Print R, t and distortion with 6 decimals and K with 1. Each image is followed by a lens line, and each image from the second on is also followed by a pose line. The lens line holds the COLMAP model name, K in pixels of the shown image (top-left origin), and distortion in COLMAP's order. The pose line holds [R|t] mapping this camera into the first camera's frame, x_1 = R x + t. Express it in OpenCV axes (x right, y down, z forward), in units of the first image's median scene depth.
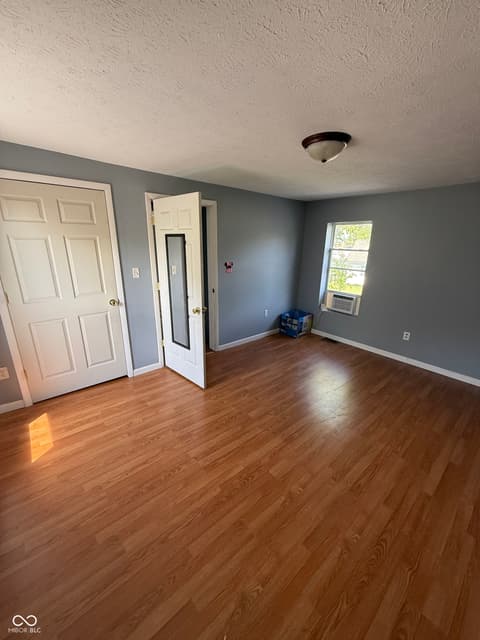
lens RADIAL K [[254.3, 0, 257.7], [0, 254.3, 334.2], [0, 0, 1]] dist [0.013010, 0.000155]
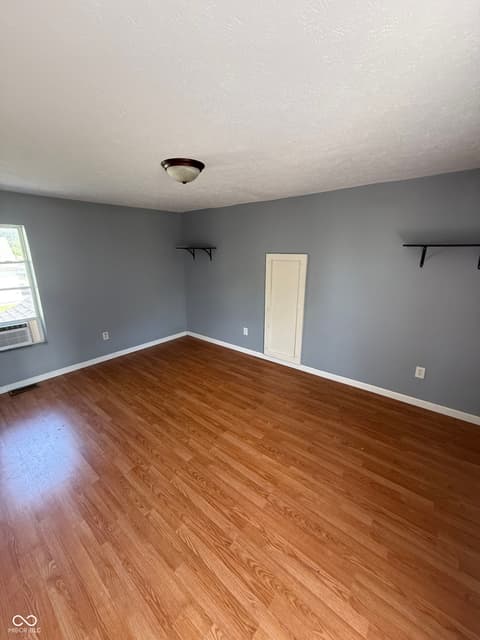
lens RADIAL K [[253.8, 0, 240.8], [0, 253.8, 318.2], [0, 0, 1]] dist [0.000820, 0.000117]
pose [[-0.147741, -0.273798, 0.950372, -0.895068], [0.340734, 0.888000, 0.308798, -0.354193], [-0.928479, 0.369446, -0.037902, 0.901159]]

WHAT IS NEEDED: Retype the entire listing exactly as it appears, dropping only the pictures.

RESULT:
Print R, t and distortion with 6 decimals and K with 1. Each image is followed by a lens line, and each image from the second on is also followed by a pose line. The lens line holds the COLMAP model name, K in pixels of the shown image (top-left origin), and distortion in COLMAP's order. The pose line holds [R|t] mapping this camera into the first camera's frame, x_1 = R x + t. Express it in OpenCV axes (x right, y down, z forward), in units of the first image's median scene depth.
lens RADIAL K [[254.3, 0, 257.7], [0, 254.3, 334.2], [0, 0, 1]] dist [0.013010, 0.000155]
lens RADIAL K [[253.8, 0, 240.8], [0, 253.8, 318.2], [0, 0, 1]] dist [0.000820, 0.000117]
pose [[-0.147741, -0.273798, 0.950372, -0.895068], [0.340734, 0.888000, 0.308798, -0.354193], [-0.928479, 0.369446, -0.037902, 0.901159]]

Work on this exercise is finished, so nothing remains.